The legal battle between the U.S. Securities and Exchange Commission (SEC) and Ripple Labs, the company behind the cryptocurrency XRP, has intensified as both parties proceed with drafting remedy-related briefs. This ongoing dispute stems from the SEC’s allegations that Ripple’s XRP token sales constituted unregistered securities offerings, violating federal securities laws.
Recent developments following Judge Torres’ summary judgment decision have prompted further legal actions, including the SEC’s motion for an interlocutory appeal. As the dispute progresses, both parties engage in remedies-related discovery and prepare their respective briefs to address the breach of Section 5 of the U.S. Securities Act.
SEC vs.

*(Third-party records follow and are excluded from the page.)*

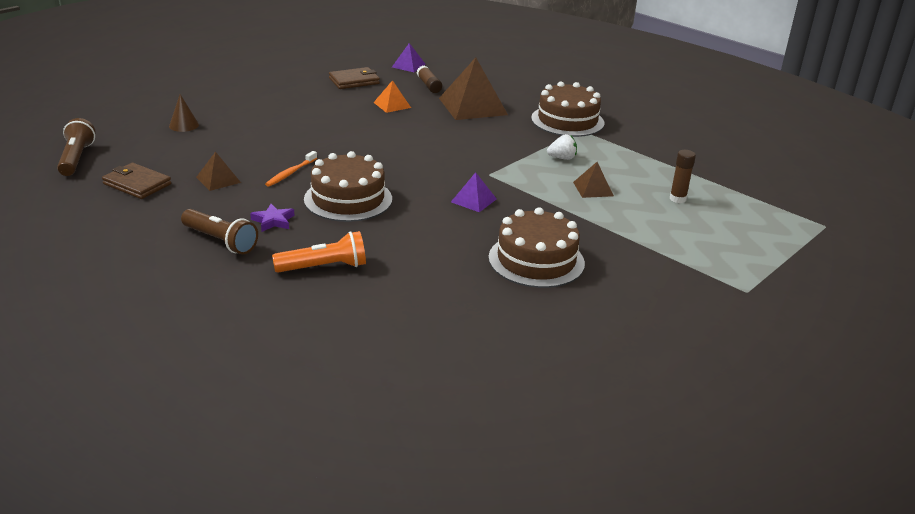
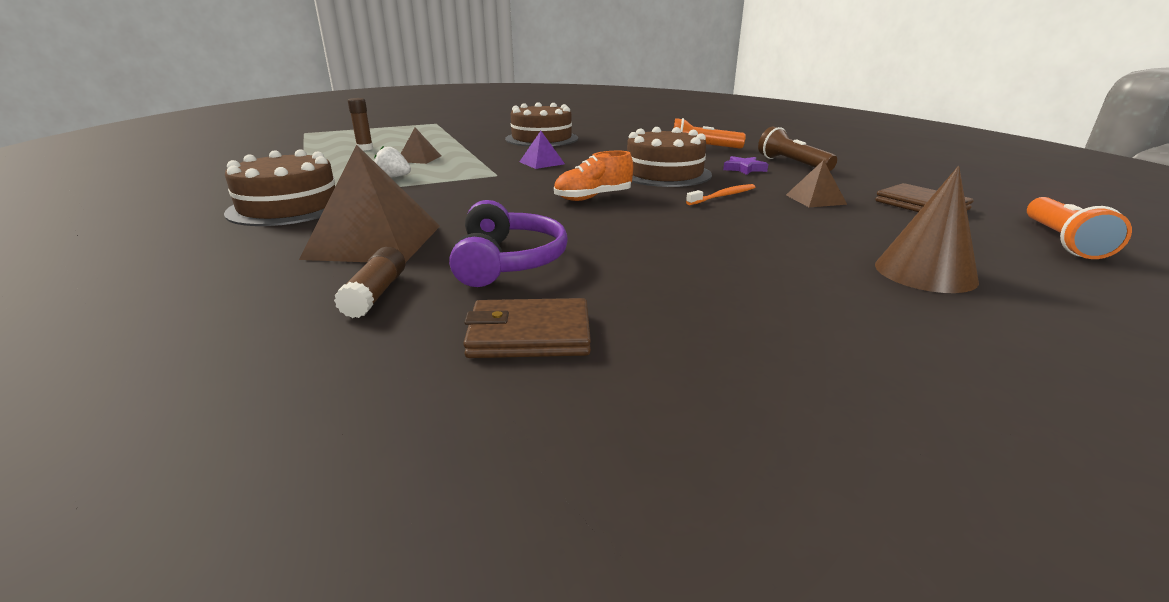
camera: 155 degrees left, 5 degrees down
(76, 158) = (1062, 241): brown flashlight -> orange flashlight
(184, 125) = (925, 272): brown cone -> brown cone, size x1.62
(387, 157) = (593, 197): none -> orange shoe
(392, 105) = (508, 261): orange pyramid -> purple headphones
(408, 65) = (319, 372): purple pyramid -> none

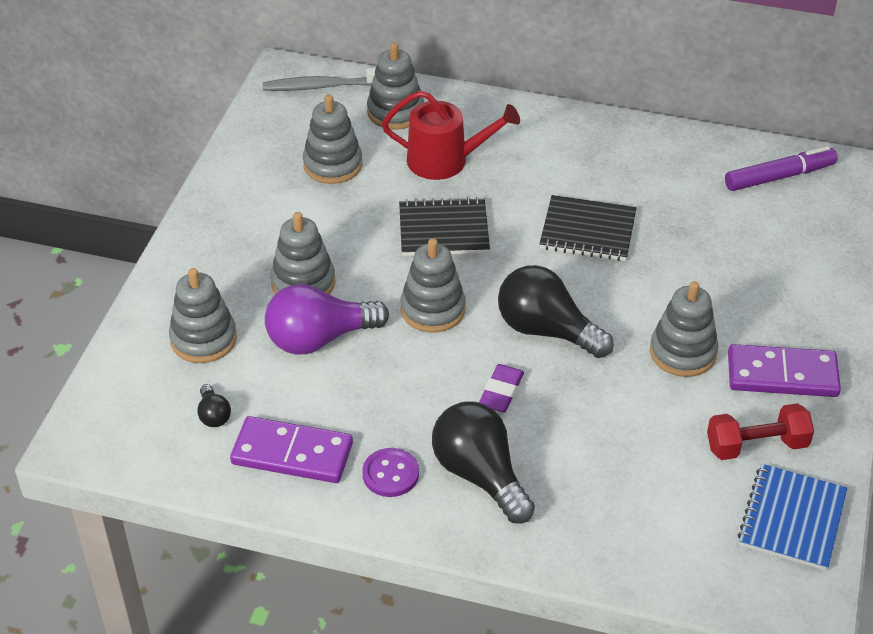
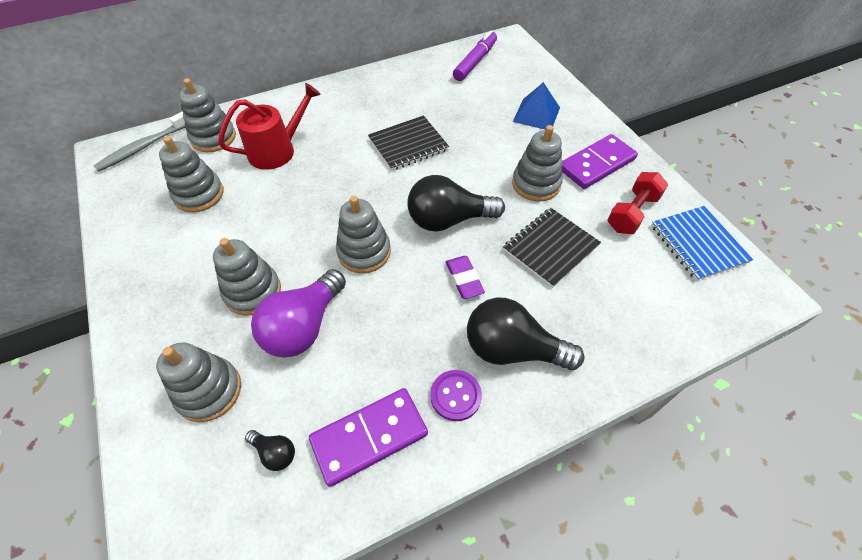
camera: 40 degrees left, 10 degrees up
(443, 230) = (319, 194): black notebook -> black notebook (550, 248)
(779, 280) = (536, 114): none -> blue pyramid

Ripple war rages on
The legal struggle between Ripple Labs and the United States Securities and Exchange Commission (SEC) continues as we approach the critical dedline. As the litigation moves into the “remedies” phase, critical financial and operational data are kept secret until this vital date.
Meanwhile, investors are keenly awaiting the eventual outcome of Ripple’s legal battle with the SEC, which could influence future case outcomes.
The SEC and Ripple will now start crafting remedy-related briefs. According to the court’s submission schedule, the SEC must submit its remedy-related brief by March 13. The SEC will seek punitive disgorgement to dissuade corporations from violating Section 5 of the US Securities Act.
The extent of the penalty that Ripple must pay for XRP sales to institutional investors is undetermined. The court ruling could be based on whether Ripple continued to violate Section 5 of the US Securities Act following the December 2020 complaint.
In January, Judge Sarah Netburn granted the SEC Motion to Compel and ordered Ripple to
1. Provide financial accounts for 2022/2023.
2. Disclose post-complaint XRP sales contracts to institutional investors.
3. Respond to an interrogatory regarding the amount of XRP institutional sales proceeds after the SEC filed the complaint.
Judge Netburn made a few observations in the court ruling that are worth considering. They included: “Courts have no hesitation in concluding that, in calculating the size of a penalty necessary to deter misconduct, the extent of a defendant’s wealth is a relevant consideration.”
“The SEC credibly argues that the District Judge may consider post-complaint conduct when determining whether an injunction is necessary and just.”
Judge Netburn also noted that the SEC made adequate evidence to demonstrate that post-complaint XRP institutional sales revenues could help the courts determine a remedy.
Given Judge Netburn’s findings and comments, Ripple may risk a significant punishment if it continues to violate Section 5 of the US Securities Laws following the lawsuit. However, US courts are likely to evaluate XRP sales to US institutional investors.
The SEC faces troubled times in the US courts
In December, Alderoty provided several examples of court rulings criticizing SEC practices. The increasing court scrutiny of the SEC may have an impact on the outcome of ongoing cases against crypto firms.
Furthermore, ongoing inappropriate behavior may force US lawmakers to act on recent warnings.
On February 7, five US Senators, including Cynthia Lummis, signed a letter to SEC Chairman Gary Gensler. Senators reacted to the SEC dropping its accusations against Debt Box. Significantly, the Senators threatened to scrutinize other enforcement cases.
Last Monday, Chair Gensler dismissed the increased scrutiny, stating:
I think we’re doing everything according to the law and how the courts interpret the law. And as the courts shift their interpretations, jobs like mine are both more challenging and more interesting.
Gary Gensler
Ripple must submit its remedy-related brief by April 12. US case law may benefit Ripple, especially if there were no post-complaint XRP sales to US institutional investors.
The legal defense team could consider the following reasons to reduce the penalty:
In 2010, the US Supreme Court determined that the SEC’s jurisdiction is limited to sales made in the United States. Morrison vs National Bank of Australia.
More recently (2023), the Second Circuit determined that the court must evaluate whether the misled investors suffered financial hardship. No harm, no foul. SEC v. Govil.
Sales of XRP to US accredited investors are exempt from Section 5 of the US Securities Act.
Net earnings from XRP sales to US institutional investors exceed the limits of any exemption against SEC.